The Seoul government took a cautious stance on the new ruling. "The government plans to continue closely monitoring related developments and respond calmly under the principle of securing a balance of interests under existing tariff agreements,” Cheong Wa Dae said.
The court ruling is applied only to the plaintiffs and the Trump administration is expected to appeal, so it does not directly mean the 10 percent tariff on Korean goods will be lifted.
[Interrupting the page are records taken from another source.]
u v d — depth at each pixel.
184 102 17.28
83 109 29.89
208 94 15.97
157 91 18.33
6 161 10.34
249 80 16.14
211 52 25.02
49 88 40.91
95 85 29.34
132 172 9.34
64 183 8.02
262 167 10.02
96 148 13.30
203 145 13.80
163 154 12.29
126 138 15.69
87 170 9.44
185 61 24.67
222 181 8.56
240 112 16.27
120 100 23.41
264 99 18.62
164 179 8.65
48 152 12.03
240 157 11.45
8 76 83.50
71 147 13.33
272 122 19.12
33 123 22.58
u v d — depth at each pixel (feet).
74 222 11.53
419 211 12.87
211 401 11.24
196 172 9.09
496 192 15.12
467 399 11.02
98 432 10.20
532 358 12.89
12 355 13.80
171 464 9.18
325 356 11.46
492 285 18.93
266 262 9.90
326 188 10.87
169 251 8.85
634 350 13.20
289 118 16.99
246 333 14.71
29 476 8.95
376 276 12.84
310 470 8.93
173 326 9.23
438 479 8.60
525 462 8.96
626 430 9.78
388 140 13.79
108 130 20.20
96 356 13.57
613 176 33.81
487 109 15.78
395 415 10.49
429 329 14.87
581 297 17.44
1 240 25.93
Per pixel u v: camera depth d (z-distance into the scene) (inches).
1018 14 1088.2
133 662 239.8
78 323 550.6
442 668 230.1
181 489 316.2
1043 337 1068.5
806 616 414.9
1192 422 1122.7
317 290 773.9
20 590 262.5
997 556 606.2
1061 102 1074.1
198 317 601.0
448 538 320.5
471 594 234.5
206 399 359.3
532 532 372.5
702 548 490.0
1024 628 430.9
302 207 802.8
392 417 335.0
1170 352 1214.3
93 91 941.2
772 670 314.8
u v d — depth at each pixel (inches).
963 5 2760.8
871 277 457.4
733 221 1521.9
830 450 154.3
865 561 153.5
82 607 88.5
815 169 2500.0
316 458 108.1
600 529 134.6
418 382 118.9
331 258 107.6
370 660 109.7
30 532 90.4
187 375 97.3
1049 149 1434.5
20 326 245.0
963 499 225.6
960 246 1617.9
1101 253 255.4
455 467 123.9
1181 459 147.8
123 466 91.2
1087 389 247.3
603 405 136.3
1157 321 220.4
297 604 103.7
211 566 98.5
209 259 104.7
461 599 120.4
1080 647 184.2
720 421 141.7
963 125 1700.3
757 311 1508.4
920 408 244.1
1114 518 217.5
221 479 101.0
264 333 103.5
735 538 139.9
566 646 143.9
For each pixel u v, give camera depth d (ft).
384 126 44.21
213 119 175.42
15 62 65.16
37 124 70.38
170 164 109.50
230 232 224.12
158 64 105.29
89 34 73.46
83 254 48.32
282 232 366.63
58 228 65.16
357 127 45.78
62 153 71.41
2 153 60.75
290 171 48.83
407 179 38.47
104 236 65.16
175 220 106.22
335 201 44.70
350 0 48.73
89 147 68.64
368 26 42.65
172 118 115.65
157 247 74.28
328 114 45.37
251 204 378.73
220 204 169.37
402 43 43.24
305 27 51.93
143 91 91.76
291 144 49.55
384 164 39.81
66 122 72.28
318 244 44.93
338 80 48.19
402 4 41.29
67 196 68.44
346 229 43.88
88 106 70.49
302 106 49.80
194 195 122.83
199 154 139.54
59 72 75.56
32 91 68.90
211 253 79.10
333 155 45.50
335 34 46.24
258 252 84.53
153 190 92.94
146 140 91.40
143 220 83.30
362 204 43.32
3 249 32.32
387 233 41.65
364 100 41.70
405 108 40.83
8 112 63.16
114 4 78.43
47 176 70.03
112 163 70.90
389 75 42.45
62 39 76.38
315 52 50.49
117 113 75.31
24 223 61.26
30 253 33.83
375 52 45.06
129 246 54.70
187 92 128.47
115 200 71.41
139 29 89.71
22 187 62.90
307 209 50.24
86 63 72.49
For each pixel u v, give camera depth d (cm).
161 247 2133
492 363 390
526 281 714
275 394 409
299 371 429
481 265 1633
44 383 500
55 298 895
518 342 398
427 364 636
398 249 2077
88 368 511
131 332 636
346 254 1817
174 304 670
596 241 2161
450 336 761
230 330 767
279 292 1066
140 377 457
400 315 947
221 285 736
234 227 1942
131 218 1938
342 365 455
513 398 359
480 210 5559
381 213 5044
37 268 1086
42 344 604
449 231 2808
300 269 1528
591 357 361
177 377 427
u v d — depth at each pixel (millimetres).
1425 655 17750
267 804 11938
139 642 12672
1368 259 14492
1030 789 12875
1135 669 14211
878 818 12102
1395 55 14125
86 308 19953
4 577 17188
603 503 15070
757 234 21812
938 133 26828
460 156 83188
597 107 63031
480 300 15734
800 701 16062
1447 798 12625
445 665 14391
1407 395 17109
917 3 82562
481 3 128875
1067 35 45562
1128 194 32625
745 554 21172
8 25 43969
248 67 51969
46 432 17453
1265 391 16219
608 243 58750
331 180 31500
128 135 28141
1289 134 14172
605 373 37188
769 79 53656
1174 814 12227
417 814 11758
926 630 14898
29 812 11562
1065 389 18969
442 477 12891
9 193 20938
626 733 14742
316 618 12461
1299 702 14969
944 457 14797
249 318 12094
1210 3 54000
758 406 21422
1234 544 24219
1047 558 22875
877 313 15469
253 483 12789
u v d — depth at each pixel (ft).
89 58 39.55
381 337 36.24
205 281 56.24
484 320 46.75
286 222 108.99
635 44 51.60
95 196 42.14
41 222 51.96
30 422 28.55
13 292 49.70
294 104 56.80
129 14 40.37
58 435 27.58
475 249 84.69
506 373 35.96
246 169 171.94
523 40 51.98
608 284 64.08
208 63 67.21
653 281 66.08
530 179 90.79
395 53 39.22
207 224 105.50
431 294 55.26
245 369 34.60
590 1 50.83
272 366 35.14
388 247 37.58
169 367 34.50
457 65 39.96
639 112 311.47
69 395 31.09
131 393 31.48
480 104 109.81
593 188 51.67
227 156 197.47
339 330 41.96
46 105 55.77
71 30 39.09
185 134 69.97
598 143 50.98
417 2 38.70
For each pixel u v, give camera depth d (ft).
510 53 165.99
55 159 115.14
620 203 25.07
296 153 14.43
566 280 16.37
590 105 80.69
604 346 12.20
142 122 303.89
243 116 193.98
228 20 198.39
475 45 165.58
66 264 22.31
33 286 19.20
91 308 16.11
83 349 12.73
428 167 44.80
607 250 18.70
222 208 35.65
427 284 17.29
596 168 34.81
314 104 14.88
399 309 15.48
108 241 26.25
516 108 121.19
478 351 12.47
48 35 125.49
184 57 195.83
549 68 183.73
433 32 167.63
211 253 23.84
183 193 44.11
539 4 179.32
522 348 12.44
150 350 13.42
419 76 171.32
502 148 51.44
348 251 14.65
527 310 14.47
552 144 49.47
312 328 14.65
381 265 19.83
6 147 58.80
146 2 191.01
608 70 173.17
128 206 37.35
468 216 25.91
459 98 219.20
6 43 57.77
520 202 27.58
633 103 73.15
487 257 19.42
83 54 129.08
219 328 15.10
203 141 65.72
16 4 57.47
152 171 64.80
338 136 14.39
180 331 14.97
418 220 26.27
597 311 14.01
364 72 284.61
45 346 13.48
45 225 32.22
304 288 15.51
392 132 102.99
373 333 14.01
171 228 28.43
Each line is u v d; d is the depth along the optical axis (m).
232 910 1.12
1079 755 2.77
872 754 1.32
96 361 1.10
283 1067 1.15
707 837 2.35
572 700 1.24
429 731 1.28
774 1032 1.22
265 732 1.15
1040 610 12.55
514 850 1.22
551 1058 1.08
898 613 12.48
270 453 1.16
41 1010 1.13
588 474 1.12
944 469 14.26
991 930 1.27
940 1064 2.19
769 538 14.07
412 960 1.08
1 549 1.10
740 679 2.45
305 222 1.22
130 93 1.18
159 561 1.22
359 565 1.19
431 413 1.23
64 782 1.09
However, it put another brake on Trump's trade policy that has rattled global economies, including Korea's.
Despite the significance, trade experts noted the ruling would have little practical effect on Korea as Washington has already been moving to apply a new tariff regime under Section 301, which allows the U.S. to impose unlimited tariffs on "unfair foreign practices."
“Experts had already expected the measure would be ruled illegal because Section 122 is intended for situations involving balance-of-payments crises and macroeconomic imbalances,” Heo Yoon, professor of international trade at Sogang University, said, adding that the “script is already prepared” to pivot to Section 301.
“The Trump administration likely knew it would be ruled illegal in the first trial, but by appealing and going to the Supreme Court for a final ruling, they will (have time to) shift to Section 301 in the meantime. They used it as a kind of bridge.”

A cargo ship is docked at the port of Oakland, Calif., Feb. 23, following the Supreme Court's ruling that U.S. President Donald Trump exceeded his authority when he imposed so-called "reciprocal" tariffs. Reuters-Yonhap
Jang Sang-sik, head of trade trend analysis at the Korea International Trade Association, added that the ruling only applies to plaintiff businesses and may not trigger immediate tariff refunds.
"Refunds may be delayed if the government suspends enforcement or appeals," he said. “The U.S. has repeatedly signaled that it would rely on Sections 232 and 301 afterward, so while the ruling is positive for Korean companies in principle, the immediate impact appears limited.”
With the Section 122 tariff set to expire after its 150-day limit in July, regardless of the ruling, Washington has been laying groundwork for a more comprehensive tariff regime using Section 301, which allows the U.S. Trade Representative (USTR) to investigate unfair foreign trade practices on a country-by-country basis.
The USTR launched Section 301 investigations in March targeting 16 economies, including Korea, China and Japan, over "structural excess capacity and production in manufacturing sectors." Public hearings began on Tuesday and continued through Friday at the U.S. International Trade Commission in Washington.
At the hearings, a Korean official has emphasized that Korea's industrial structure is based on market economy principles and that voluntary restructuring is underway in sectors with overcapacity, such as petrochemicals and steel.
Last month, the USTR held hearings on the importation of goods produced with forced labor, targeting 60 economies, including the three countries.
Heo warned that Section 301 may pose a greater threat to Korean exporters than the now-invalidated sweeping reciprocal tariff.
"Since Section 301 is for product-specific tariffs, unlike the previous reciprocal tariff, we need to be careful with products that generate large U.S. trade surpluses,” he said.
“As such products are mainly our core industries, including semiconductors, automobiles, shipbuilding and so on, we need to do our best to explain our position well to the U.S."